Night and day as the team arguably played its best half of soccer in the tournament.

They were attacking in smaller formations with more players, and playing what I call small ball the way other teams do. (Short, clever through passes in small spaces to keep teams on their heels.) The first half was typical U.S. though: three players wide trying to pass the ball with precision from too far away. That’s fine when you’re Brazil and can handle the ball equally well in the air or on the ground.* But ya better control the ball. When precision’s out the door and you’re not on your game, three against six is futile.

To that point of doing the little things, the key to Donovan’s follow-up goal the game before wasn’t his speed—although it helped—it was goalie Tim Howard quickly reading the situation and throwing the ball wide to him.

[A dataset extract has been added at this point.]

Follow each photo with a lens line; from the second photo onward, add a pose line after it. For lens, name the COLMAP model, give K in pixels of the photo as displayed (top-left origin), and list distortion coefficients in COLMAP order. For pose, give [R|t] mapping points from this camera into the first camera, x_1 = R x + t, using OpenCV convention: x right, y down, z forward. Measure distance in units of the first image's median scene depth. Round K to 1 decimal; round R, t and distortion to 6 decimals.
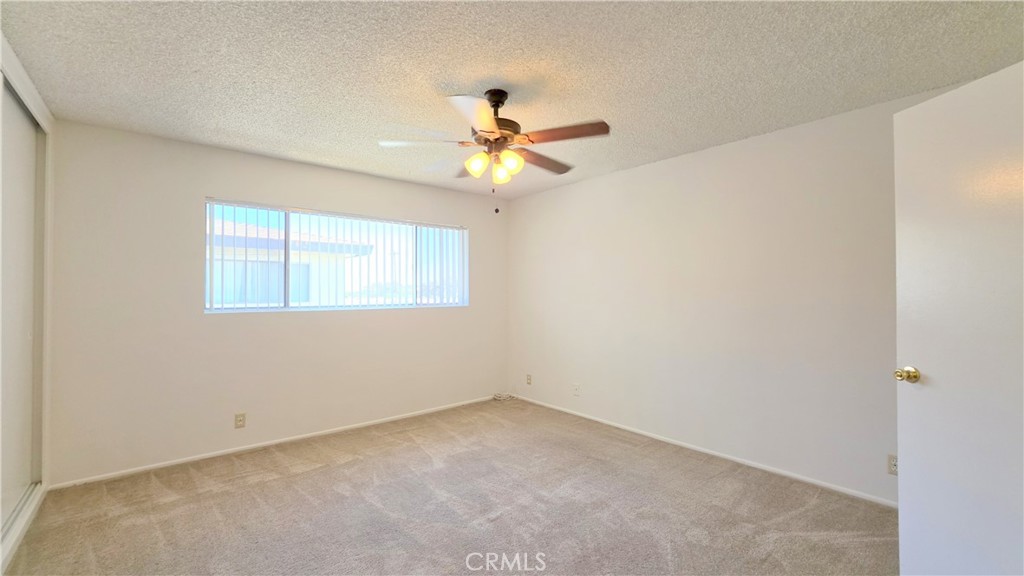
lens RADIAL K [[424.4, 0, 507.2], [0, 424.4, 286.4], [0, 0, 1]] dist [-0.001374, -0.000164]
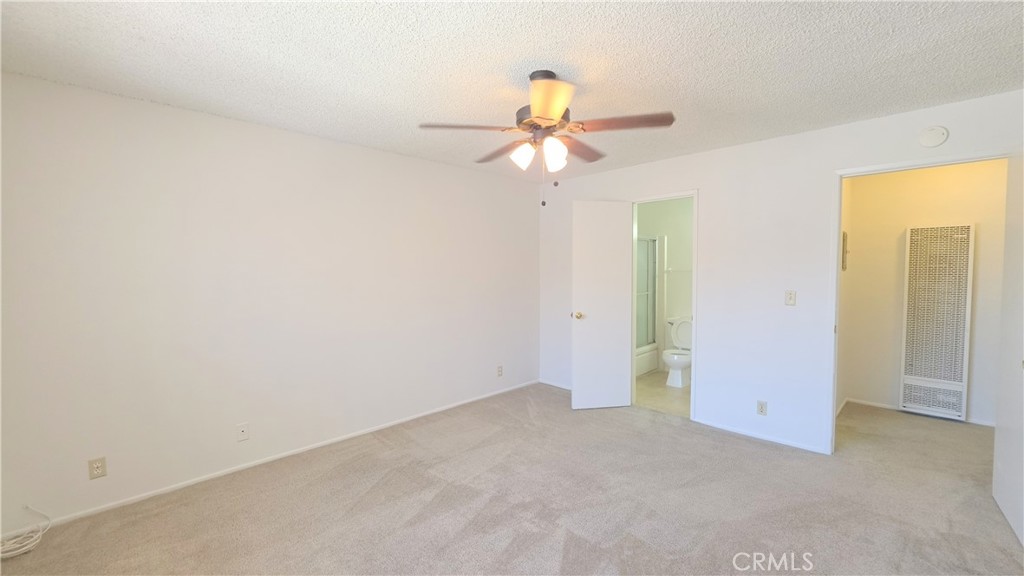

Big kicks by goalies look impressive on TV and in youth soccer, but the little stuff that alters the dynamic like catching a defense napping is often more effective. (Punting often results in loss of position on 50-50 balls between two players on the receiving end, and if you turn the ball over to a team that knows how to control it, you’re beating yourself.)

I liken our love for the big play in soccer to a baseball team always trying to win games with a home run each time up rather than winning by doing the little things like just getting hits. Early in the second half, we gave ourselves more of those *smaller* chances, but later on, fell back into old habits.

We need to play together more consistently. We can’t keep switching lineups every few months, let alone in games to *try and shake things up*. Ugh. We have no unity when we have no consistency, and you won’t get that treating the national team as an afterthought when player commitments to Major league Soccer or club play overseas takes precedent. This is a problem for a league and U.S. Soccer who, in their mind, see a greater good in MLS promoting the game here. I say define your greater good: Success at the international level, or growth among soccer moms.

We need a different coach. That’s less harsh than I mean it, because it almost goes hand in hand with the first idea up top, in that we need to change how we attack. I’m willing to watch Bob Bradley continue on as coach, if there can be more of what we saw in the second half Saturday. But the rest of the games though looked like Bruce Arena 2.0. Play it back, switch fields, lay off the attack, kill momentum, drive a deep ball in with nobody there to receive. Sound familiar?

As I went on ad nauseum about creativity, here’s where I wonder if an international coach wouldn’t be a different way to go to shake off some of those American sports cobwebs. Before you go no way, look at how many countries have foreign nationals from other countries coaching their teams. A lot.

Agree, disagree? Let me know. This is just one fan’s opinion.

Time to enjoy the rest of the World Cup free of American late-game desperation as I stick pins in my Maradona doll. As for Landon and the rest of the fellas, let’s go get ice cream and we’ll get those bitches in 2014, okay?

(Image.)

*Teams from countries that play on uneven or rocky, dry pitches are better able to handle errant passes or bounces because they’re used to them already from a young age. #Anecdotal factoid from Mr. Brazilian coach.